El carácter inaprehensible del sujeto no anula su valor como brújula de la cura psicoanalítica. Lo mismo puede decirse del deseo, siguiendo la articulación entre ambos: la cura se orienta por el sujeto, en la medida en que el analista debe “acomodarse” a él en la transferencia y darle lugar; y se orienta por el deseo, en tanto es lo que moviliza al hablante, lo que lo pone en causa.
Si lo simbólico preexiste, el sujeto queda atravesado por la latencia y la desnaturalización que esa anterioridad impone. El significante cumple una función activa: no se limita a producir efectos de sentido, sino que inscribe el cuerpo como superficie simbólica, radicalmente distinta del cuerpo natural y biológico. En este marco, la sexualidad adquiere un papel central en la praxis analítica, no por la genitalidad, sino por la participación de la pulsión.
La castración puede pensarse, por un lado, como la falta de una inmanencia que otorgue identidad al sujeto, lo que lo convierte en un “ser en falta” y repercute en su posición sexuada. Por otro lado, también puede concebirse como efecto de un vaciamiento constituyente, que conmueve cualquier noción de esencia previa. En tanto carece de identidad, el sujeto se ve obligado a identificarse para poder advenir al ser.
La palabra es el instrumento privilegiado de la práctica analítica, porque al ponerse en acto hace comparecer al sujeto en su división.
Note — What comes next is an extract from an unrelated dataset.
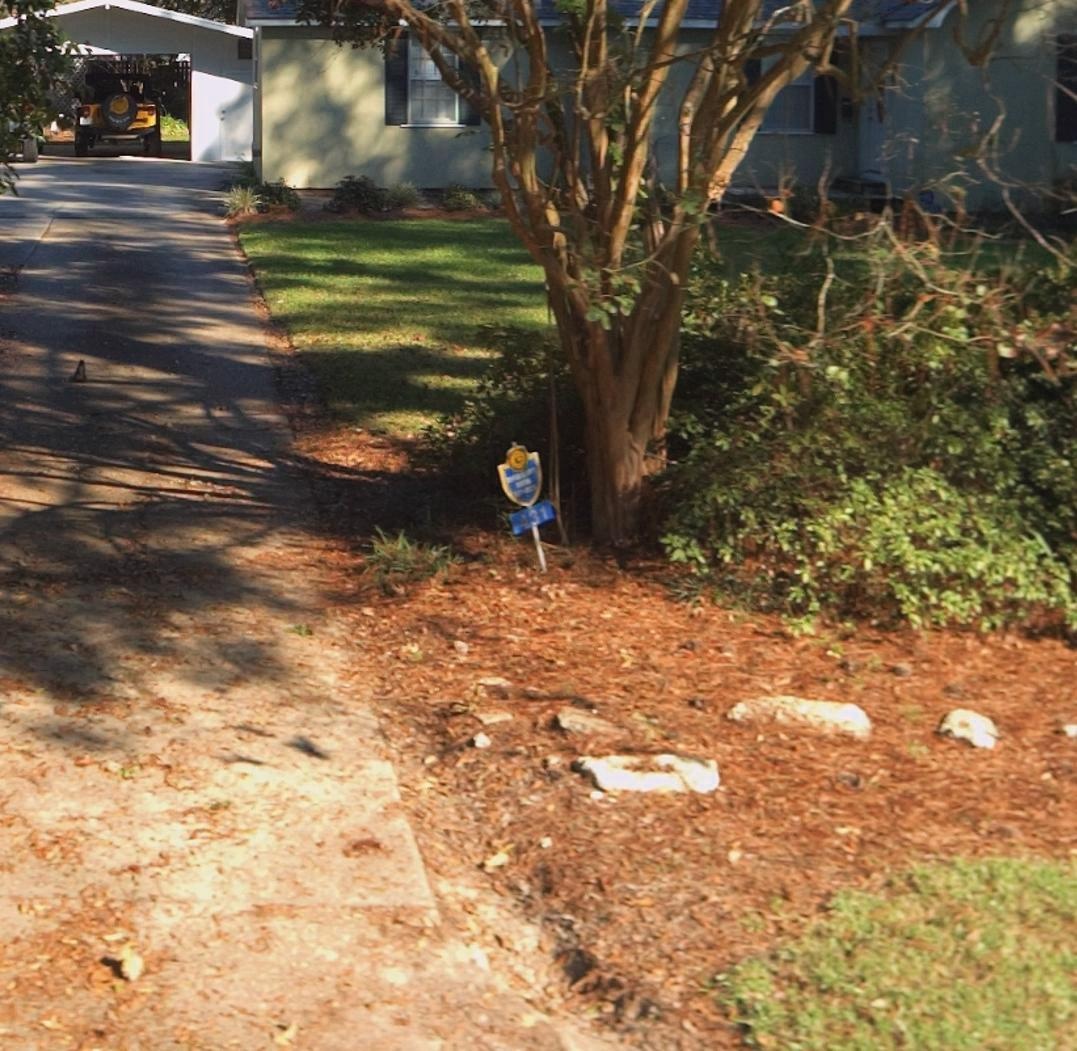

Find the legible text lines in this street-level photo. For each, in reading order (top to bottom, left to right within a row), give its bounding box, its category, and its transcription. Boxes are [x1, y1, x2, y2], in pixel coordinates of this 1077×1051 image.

Esto ocurre dado que la palabra está atravesada por la multivocidad, el equívoco y el malentendido; en su dimensión metonímica, ella misma da cuenta de la falta constitutiva a la que el sujeto está ligado.
Si el Otro es el tesoro del significante, y allí no existe término alguno que pueda nombrar o fijar al sujeto del inconsciente, se establece una correlación fundamental: la división del sujeto se enlaza con la falta en el Otro.